This post will provide an update to that original post. Users of other Linux distributions should also find these instructions valuable and if you are using a Debian variant, they should work perfectly. After you hit the link below, you will find instructions for installing and using the Arduino software on Peppermint OS 4.
The Arduino Integrated Development Environment (IDE) requires Java. Peppermint OS 4 does not include Java as part of the default installation. Rather than using the official Oracle Java install, many Linux users recommend using the icedtea-plugin due to ease of install and regularity of updates. I will use this variation of Java.
Open a Terminal window and enter the following:
sudo apt-get install icedtea-plugin ↩
Enter your root password and enter.
Y to confirm the installation. The install can take some time depending on your Internet connectivity as well as the speed of your computer. That’s it. Java should now be available on your computer.
Verify the install at:
After you load the page in the default Peppermint OS 4 Chromimum browser, allow the Java plugin access to the page. You should then see a verification as shown in the image below.
Now that we have the Java dependency complete, let’s install the Arduino IDE. This is VERY easy if you have ever installed software on a Linux box.

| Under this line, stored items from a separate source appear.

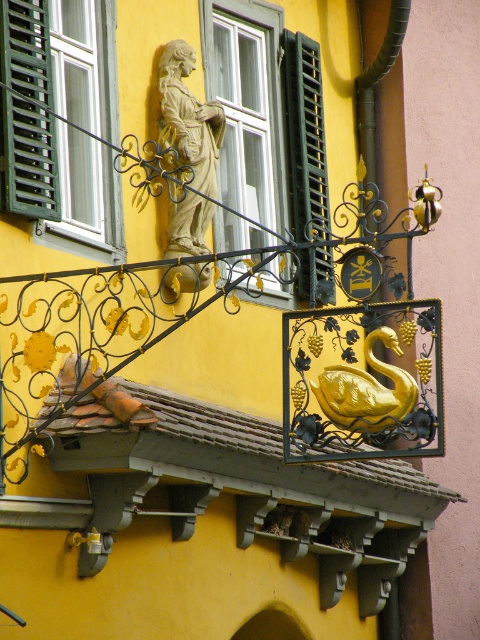
Question: Can you confirm if black matte shutter at upper center is positioned below green matte shutter at left?

Choices:
 (A) yes
 (B) no

Answer: (B)

Question: Which point is closer to the camera?

Choices:
 (A) green matte shutter at upper left
 (B) stone statue at center
 (C) black matte shutter at upper center

Answer: (A)

Question: Which point is farther to the camera?

Choices:
 (A) gold metallic swan at center
 (B) black matte shutter at upper center
 (C) stone statue at center
 (D) green matte wooden shutter at center

Answer: (B)

Question: Can you confirm if green matte shutter at upper left is thinner than green matte shutter at left?

Choices:
 (A) no
 (B) yes

Answer: (A)

Question: Can you confirm if green matte shutter at upper left is positioned to the right of green matte wooden shutter at center?

Choices:
 (A) yes
 (B) no

Answer: (B)

Question: Estimate the real-world distances between objects in this image. Which object is closer to the black matte shutter at upper center?

Choices:
 (A) stone statue at center
 (B) green matte shutter at left
 (C) green matte wooden shutter at center

Answer: (C)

Using the same Terminal window you used above, enter the following:
sudo apt-get install arduino ↩
Enter your root password at the prompt and hit enter.
Y to accept the package installs. The install can take some time depending on your Internet connectivity as well as the speed of your computer.
Once complete, you will find the Arduino software icon in the Electronics Program Menu.
Let’s try it out our new Arduino IDE install.
Click the Add button to add your account to the “dialout” group. This security step is required and gives your account rights to utilize the serial connections to upload code to an Arduino. Side note, this is another reason I love both Linux and Mac – additional security.
The Peppermint OS will request authentication to add your account to the group. Enter your password and click Authenticate as shown in the image below.
Although not prompted to complete this step, reboot. If you don’t do this and try and upload code, you may find yourself very frustrated.
After a reboot, connect your Arduino to your Peppermint OS 4 enabled computer. My setup is shown in the image below.
Select the Arduino item in the Electronics menu to load the Arduino IDE.
Select the Arduino model from the Tools / Board / Select Model Type menu.
Select the device connection from the Tools / Serial Port / /dev/??? menu. Substitute ??? with whatever serial port is displayed.
NOTE: The latest version of the Arduino IDE for Linux automatically configures the correct port once it finds an attached device.
Load the sample LED sketch from the File / Examples / 01.Basics / Blink menu. An LED blinking program will load.
Click the Upload button as shown in the image below.
The Arduino IDE will compile the program (check for errors and convert to machine code) and then upload the code to the Arduino. Once upload is complete, the Arduino will blink the on-board LED every second.
Success! The Arduino IDE is installed and configured properly. Now get out there and create some cool new thing. If compelled, share your creation in the comments below.
That’s all there is to it. Linux use and acceptability has come a long way in the past few years and given the ease of this process, I can highly recommend a Linux box (or an old Acer Aspire netbook) as an Arduino development tool.